Suppose you were asked to create a small but critical PostgreSQL database for an application that would run on a Compute Engine Linux VM, VM-a, in a my-subnet subnet in the europe-central2 region. The owner of the application is concerned about a potential latency between the database and their application. Also, although lightweight, the database needs to be highly available. In addition, the owner should be able to recover data from a specific time point within 7 days, and backups can only run within a 4-hour window during the night. Furthermore, the database can’t be accessed from the internet.
The following diagram presents an example of how a Compute Engine VM can connect to a PostgreSQL database via a private network. We could use this approach to address the requirements of our task. Note that more information about networking will be presented in Chapter 9.
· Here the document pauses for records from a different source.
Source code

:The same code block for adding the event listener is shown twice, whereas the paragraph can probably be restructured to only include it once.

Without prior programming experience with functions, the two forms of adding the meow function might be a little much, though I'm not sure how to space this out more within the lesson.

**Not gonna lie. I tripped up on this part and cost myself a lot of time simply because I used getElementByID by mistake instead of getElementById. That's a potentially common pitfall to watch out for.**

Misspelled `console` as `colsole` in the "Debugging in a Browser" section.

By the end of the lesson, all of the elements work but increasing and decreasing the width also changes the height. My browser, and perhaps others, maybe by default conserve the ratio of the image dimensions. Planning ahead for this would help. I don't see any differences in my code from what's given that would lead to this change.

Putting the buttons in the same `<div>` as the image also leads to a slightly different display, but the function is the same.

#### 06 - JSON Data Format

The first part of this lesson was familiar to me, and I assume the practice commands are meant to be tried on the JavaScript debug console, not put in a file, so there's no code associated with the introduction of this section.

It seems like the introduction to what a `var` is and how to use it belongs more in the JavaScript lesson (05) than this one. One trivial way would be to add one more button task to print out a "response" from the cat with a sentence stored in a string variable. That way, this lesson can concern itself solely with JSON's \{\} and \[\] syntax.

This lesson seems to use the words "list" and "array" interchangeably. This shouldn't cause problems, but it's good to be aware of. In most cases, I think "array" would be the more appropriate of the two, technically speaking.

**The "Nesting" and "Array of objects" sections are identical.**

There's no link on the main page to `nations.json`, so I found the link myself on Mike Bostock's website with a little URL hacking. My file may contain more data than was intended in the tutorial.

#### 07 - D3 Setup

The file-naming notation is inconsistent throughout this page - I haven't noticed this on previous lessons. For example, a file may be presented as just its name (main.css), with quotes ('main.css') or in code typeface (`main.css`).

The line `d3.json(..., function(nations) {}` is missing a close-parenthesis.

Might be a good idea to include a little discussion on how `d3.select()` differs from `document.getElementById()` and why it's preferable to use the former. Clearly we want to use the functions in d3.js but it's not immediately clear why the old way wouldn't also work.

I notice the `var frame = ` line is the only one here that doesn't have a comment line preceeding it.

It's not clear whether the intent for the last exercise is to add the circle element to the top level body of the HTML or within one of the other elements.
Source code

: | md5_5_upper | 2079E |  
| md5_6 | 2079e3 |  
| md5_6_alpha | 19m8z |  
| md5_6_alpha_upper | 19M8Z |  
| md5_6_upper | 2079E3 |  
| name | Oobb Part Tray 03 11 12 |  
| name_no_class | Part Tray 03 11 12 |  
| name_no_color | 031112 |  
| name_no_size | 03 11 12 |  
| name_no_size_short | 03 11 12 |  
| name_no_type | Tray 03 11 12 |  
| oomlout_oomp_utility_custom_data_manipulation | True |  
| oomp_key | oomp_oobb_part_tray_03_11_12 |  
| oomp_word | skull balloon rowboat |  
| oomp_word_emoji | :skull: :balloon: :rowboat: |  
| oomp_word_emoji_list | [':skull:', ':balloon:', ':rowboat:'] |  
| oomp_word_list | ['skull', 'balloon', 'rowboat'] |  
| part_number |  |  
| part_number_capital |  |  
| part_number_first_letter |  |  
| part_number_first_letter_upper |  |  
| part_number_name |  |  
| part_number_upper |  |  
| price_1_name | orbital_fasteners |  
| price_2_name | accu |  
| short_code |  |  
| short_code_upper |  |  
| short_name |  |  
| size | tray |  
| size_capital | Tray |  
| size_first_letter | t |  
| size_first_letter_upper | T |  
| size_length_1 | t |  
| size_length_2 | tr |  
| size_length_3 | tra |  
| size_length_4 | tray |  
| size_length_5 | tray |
Figure 8.27 – Connecting to a PostgreSQL database from a VM via Private service access
Here are the steps that will guide you through the setup:
- First, let’s create a database. To create a SQL instance, go to the DATABASES section in the main menu of the Google Cloud console:
Figure 8.28 – The DATABASES section of the main menu
- Out of the three available database engines, in this example, we will create a PostgreSQL instance by selecting Create an instance and then choosing PostgreSQL:
Figure 8.29 – Three database engines offered by Cloud SQL
- In the next step, we provide the instance ID, my-instance, a password for the default postgres user, and the required version of the engine. Next, we select a predefined instance configuration (Production for critical workloads, or Development, a cost-optimized version). In our case, we need to provide high availability for the database, so we choose Production. Finally, note that on the right-hand side, there is a Summary section, which shows the most current setup and performance characteristics:
Figure 8.30 – Creating a PostgreSQL instance
- In the next step, we select a region where we want the instance to be deployed. For the minimal latency between the VM and the database, we select the same region where the VM is running: europe-central2. Also, as the database must be highly available, we select a multi-zonal availability:
Figure 8.31 – Selecting a region and an availability type for a PostgreSQL instance
- In the Customize your instance section, you can choose its machine type (memory and cores), storage type (HDD or SSD), and disk capacity. In our example, although the database needs to be highly available, it doesn’t need high performance, so we will override the predefined settings and deploy a Lightweight machine type with 1vCPU and 3.75 GB of RAM, and set Storage type as SSD and 10 GB.
- In the Connections section, we configure the instance to be accessible only internally via Private IP and select the same VPC where the application is running – my-network for this connection. The private services access needs to be set up for the private communication to work, so we follow the SET UP CONNECTION wizard, selecting the default options. We will use Cloud SQL Auth Proxy installed inside VM-a to connect to the database:
Figure 8.32 – Network configuration for a PostgreSQL instance
- In the Data protection section, we select the 4-hour backup window to match the task’s requirements and the default location where backups will be stored, which is the closest multi-region location to the database instance. The default retention is to keep 7 backups. We also need to enable point-in-time recovery and store 7 days of logs.
Figure 8.33 – Configuring backups for PostgreSQL instance
- Select Create Instance and wait till it is available. It usually takes a few minutes. Once the instance is ready, you can select it to view more details:
Figure 8.34 – Details of the PostgreSQL instance, my-instance
- We need to create a PostgreSQL database that will run in my-instance. Select Databases from the menu and then CREATE DATABASE, providing its name: my-db. If you need to create additional users, you can do so in the Users section of the menu. To populate a database with data, you can use the IMPORT option to import data from a file uploaded to a Google Cloud Storage bucket:
Figure 8.35 – Importing data from a bucket
- Enable Cloud SQL Admin API in the project where VM-a is running. Ensure that the service account that the VM is configured with has a Cloud SQL Client role. Both settings are needed to connect to the database from the VM.
- SSH to VM-a and download Cloud SQL Auth Proxy:
wget https://dl.google.com/cloudsql/cloud_sql_proxy.linux.amd64 -O cloud_sql_proxy
- Make it executable:
chmod +x cloud_sql_proxy
- Start the proxy to my-instance:
./cloud_sql_proxy -instances=my-demo-project:europe-central2:my-instance=tcp:5432 &
The application running on VM-a can use the local proxy to connect to the database, my-database. You can also connect to the database and access its content using the following command:
psql “host=127.0.0.1 port=5432 sslmode=disable dbname=my-database user=postgres”
Figure 8.36 – Starting Cloud SQL Auth Proxy inside VM-a and accessing the my-db PostgreSQL database
In addition to the application’s access to the database, the application owner could use integration with BigQuery to share database data with his analytics team. For example, if the instance was created with a Public IP instead of using a private service access communication, the analytics team could connect to Cloud SQL, not from a VM as in this example excercise, but from BigQuery directly and run federated queries on the PostreSQL database:
Figure 8.37 – Using BigQuery integration with Cloud SQL
The preceding figure shows an example of how a federated query in the BigQuery view looks once the external connection to Cloud SQL is created.